Vice President Pence greets people as he walks through the Capitol’s Statuary Hall on his way to the House of Representatives for the vote on the Tax Cuts and Jobs Act on Dec. 19. (Chip Somodevilla/Getty Images)
Vice President Pence’s office has announced new dates for his delayed trip to the Middle East: Jan. 19-23.
Pence was originally scheduled to travel the week before Christmas, but postponed the trip so he could remain in Washington in case his vote was needed to pass tax legislation. At the time, White House aides insisted the move had nothing to do with uproar in the region over the Trump administration’s decision to recognize Jerusalem as the capital of Israel.
Many U.S. allies disagreed with Trump’s decision, as no other country has its embassy in Jerusalem, under a long-standing international consensus the city’s status should be decided in a peace deal between the Israelis and the Palestinians.
Pence plans to leave Washington on Jan. 19 and arrive in Egypt on Jan. 20 to meet with Egyptian President Abdel Fatah al-Sissi. Pence will then travel to Jordan to meet with King Abdullah II on Jan. 21, a meeting that was not on his original itinerary. Pence will then spend Jan. 22 and 23 in Israel, where he will participate in a bilateral discussion with Israeli Prime Minister Benjamin Netanyahu and Israeli President Reuven Rivlin, and give a speech at the Knesset. While in Israel, Pence also plans to visit the Western Wall and Yad Vashem Holocaust memorial.
“At President Trump’s direction, the Vice President is traveling to the Middle East to reaffirm our commitment to work with the U.S.’s allies in the region to defeat radicalism that threatens future generations,” Pence’s press secretary Alyssa Farah said in a statement on Monday morning. “The Vice President is looking forward to meeting with the leaders of Egypt, Jordan, and Israel to discuss ways to work together to fight terrorism and improve our national security.”

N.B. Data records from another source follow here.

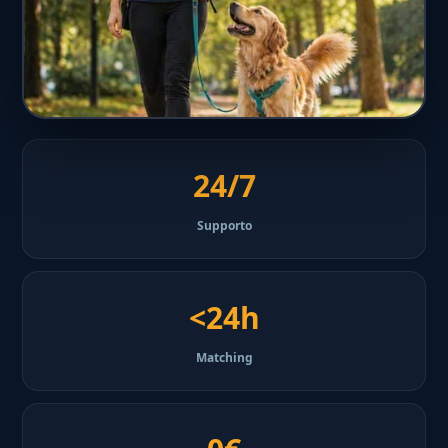
24/7
Supporto
<24h
Matching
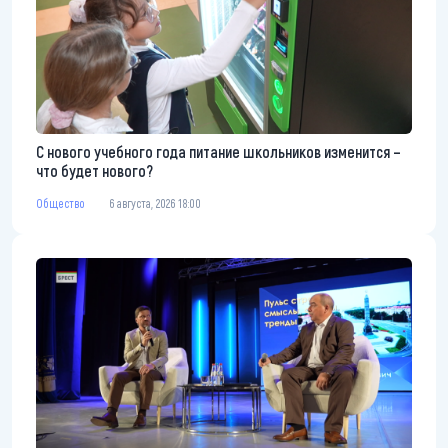
С нового учебного года питание школьников изменится –
что будет нового?
Общество
6 августа, 2026 18:00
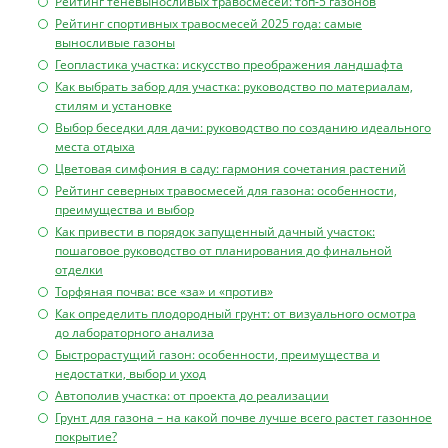
Рейтинг теневыносливых травосмесей: топ-5 газонов
Рейтинг спортивных травосмесей 2025 года: самые
выносливые газоны
Геопластика участка: искусство преображения ландшафта
Как выбрать забор для участка: руководство по материалам,
стилям и установке
Выбор беседки для дачи: руководство по созданию идеального
места отдыха
Цветовая симфония в саду: гармония сочетания растений
Рейтинг северных травосмесей для газона: особенности,
преимущества и выбор
Как привести в порядок запущенный дачный участок:
пошаговое руководство от планирования до финальной
отделки
Торфяная почва: все «за» и «против»
Как определить плодородный грунт: от визуального осмотра
до лабораторного анализа
Быстрорастущий газон: особенности, преимущества и
недостатки, выбор и уход
Автополив участка: от проекта до реализации
Грунт для газона – на какой почве лучше всего растет газонное
покрытие?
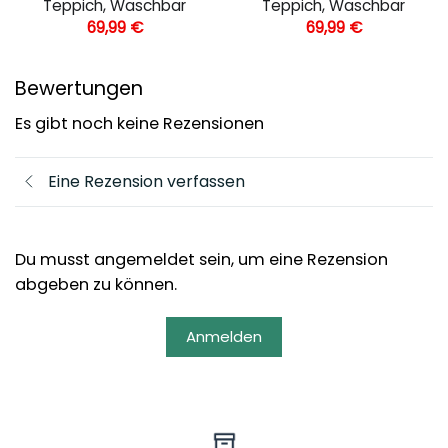
Teppich, Waschbar
Teppich, Waschbar
69,99
€
69,99
€
Bewertungen
Es gibt noch keine Rezensionen
Eine Rezension verfassen
Du musst angemeldet sein, um eine Rezension
abgeben zu können.
Anmelden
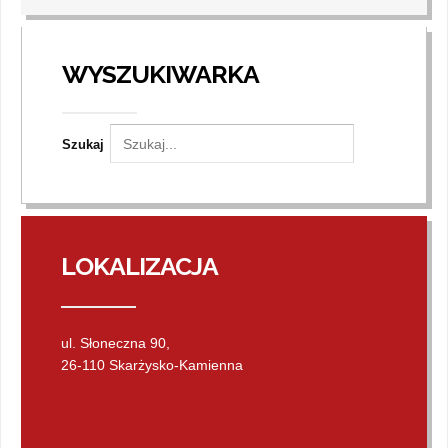
WYSZUKIWARKA
Szukaj
LOKALIZACJA
ul. Słoneczna 90,
26-110 Skarżysko-Kamienna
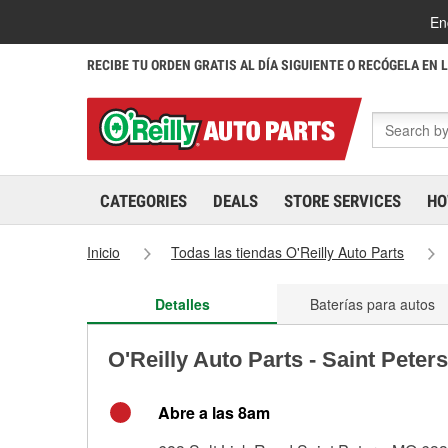
En
RECIBE TU ORDEN GRATIS AL DÍA SIGUIENTE O RECÓGELA EN 
CATEGORIES
DEALS
STORE SERVICES
HO
Inicio
Todas las tiendas O'Reilly Auto Parts
Detalles
Baterías para autos
O'Reilly Auto Parts - Saint Peter
Abre a las 8am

This trip, which has been in the works for months, was originally supposed to include meetings with Palestinian President Mahmoud Abbas, the grand imam of Egypt’s Al-Azhar mosque and the pope of the Egyptian Coptic Church, who leads the largest Christian denomination in the Middle East. Pence had also planned to visit Bethlehem. After Trump announced on Dec. 6 that his administration had decided to recognize Jerusalem as the capital of Israel, breaking with decades of U.S. policy, Abbas and others canceled their meetings. At the time, Abbas’s diplomatic adviser, Majdi Khaldi, said Abbas would not meet with Pence “because the U.S. has crossed red lines” with its decision on Jerusalem. Sissi has agreed to meet with Pence, despite the deep unpopularity of Trump’s decision.
Originally, Pence had planned to focus heavily on the persecution of Christians and religious minorities during his visit. Following the Jerusalem decision, the focus of the trip sharply shifted to rebuilding relationships in the region and on the collective problem of terrorism. In particular, Pence plans to make clear that Egypt continues to be an “incredibly important” partner in the region, according to aides. Ahead of the original trip last year, a senior administration official said the Trump administration understands “the Palestinians may need a cooling-off period,” and Pence did not plan to put any pressure on them during his trip.